Look below for the line holding "Picture 9: EM" and the line holding "Noted. Remaining looks: 3.". Transcribe exactly those lines and all lines between them, nothing more.
═════ Given records ═════
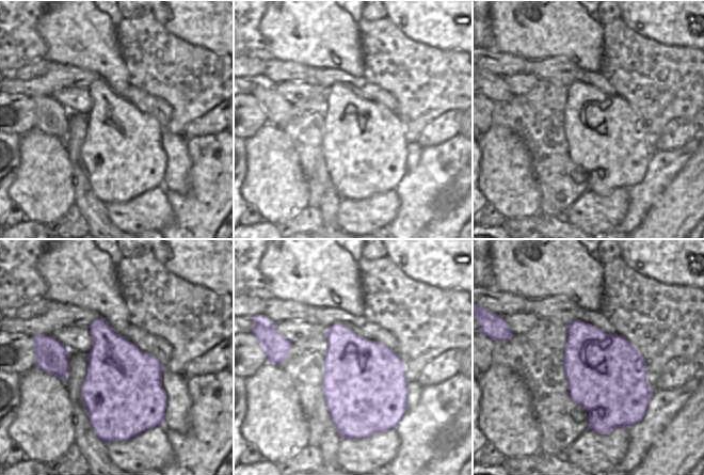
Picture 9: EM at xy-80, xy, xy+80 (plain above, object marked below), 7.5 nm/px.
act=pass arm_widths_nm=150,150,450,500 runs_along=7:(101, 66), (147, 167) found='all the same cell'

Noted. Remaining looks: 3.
═════
═════ Given records ═════
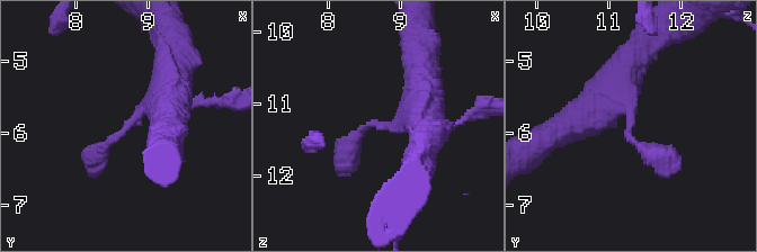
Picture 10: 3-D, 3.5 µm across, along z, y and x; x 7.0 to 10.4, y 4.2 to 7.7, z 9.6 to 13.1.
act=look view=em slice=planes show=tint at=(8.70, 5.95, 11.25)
═════
Output for this task —
Picture 9: EM at xy-80, xy, xy+80 (plain above, object marked below), 7.5 nm/px.
act=pass arm_widths_nm=150,150,450,500 runs_along=7:(101, 66), (147, 167) found='all the same cell'

Noted. Remaining looks: 3.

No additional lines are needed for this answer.